The CRM principle is backed by a generalization error bound that incorporates variance terms using empirical Bernstein arguments. This constructive bound provides a rigorous basis for defining a conservative confidence bound during hypothesis selection, ensuring robust learning from the uncertain estimations typical of bandit feedback data.

Counterfactual Exponential Model Learner (CEML)

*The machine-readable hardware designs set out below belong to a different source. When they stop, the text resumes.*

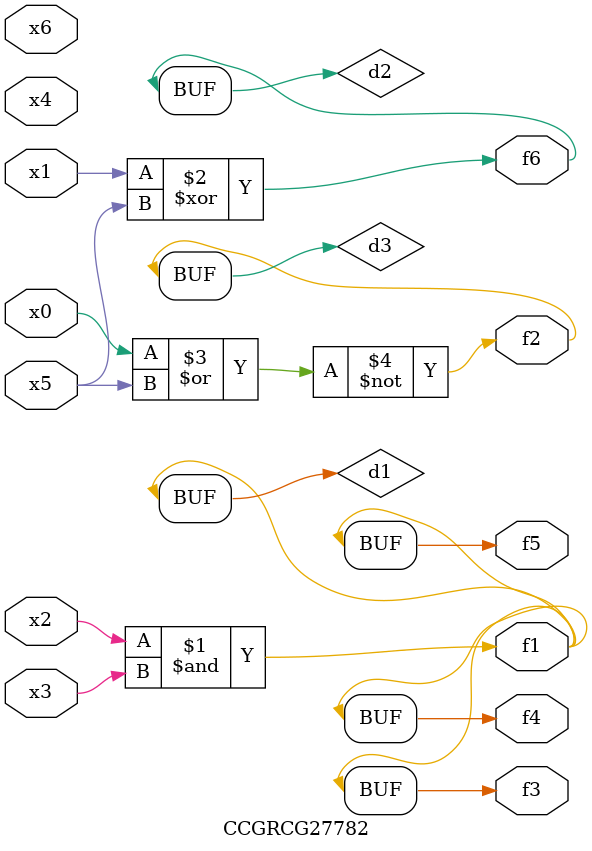
<source format=v>
module CCGRCG27782(
	input x0, x1, x2, x3, x4, x5, x6,
	output f1, f2, f3, f4, f5, f6
);

	wire d1, d2, d3;

	and (d1, x2, x3);
	xor (d2, x1, x5);
	nor (d3, x0, x5);
	assign f1 = d1;
	assign f2 = d3;
	assign f3 = d1;
	assign f4 = d1;
	assign f5 = d1;
	assign f6 = d2;
endmodule

</source>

From the CRM framework, the authors introduce CEML, an algorithm designed for structured output prediction leveraging stochastic linear models. CEML uses a learning objective derived through variance decomposition and employs stochastic gradient optimization techniques to fine-tune prediction performance. Experimental validation of CEML across multiple datasets demonstrates its robust performance, with marked improvements over state-of-the-art methods in robustness and generalization.

Experimental Validation

The empirical evaluations on multi-label classification problems reveal CEML's significant generalization performance gains, bettering the current best practices especially in scenarios with expansive prediction spaces. Furthermore, the stochastic optimization variant of CEML exhibits superior computational efficiency compared to batch approaches, indicating its suitability for large-scale applications.

Implications and Future Directions

The implications of CRM extend beyond the immediate batch learning tasks. The principle's variance-aware approach could potentially inform the design of algorithms across various domains including reinforcement learning and policy evaluation in bandit settings. Future research could explore CRM's adaptability to other feedback types such as ordinal or co-active, and its applicability in dynamic environments where historical algorithms vary.

In conclusion, the proposed CRM principle and the derived CEML algorithm represent a fundamental step forward in the domain of machine learning, offering innovative solutions to the challenge of learning from logged bandit feedback. By bridging the gap between propensity-focused risk estimation and structured learning, this work lays the groundwork for robust batch learning in complex environments.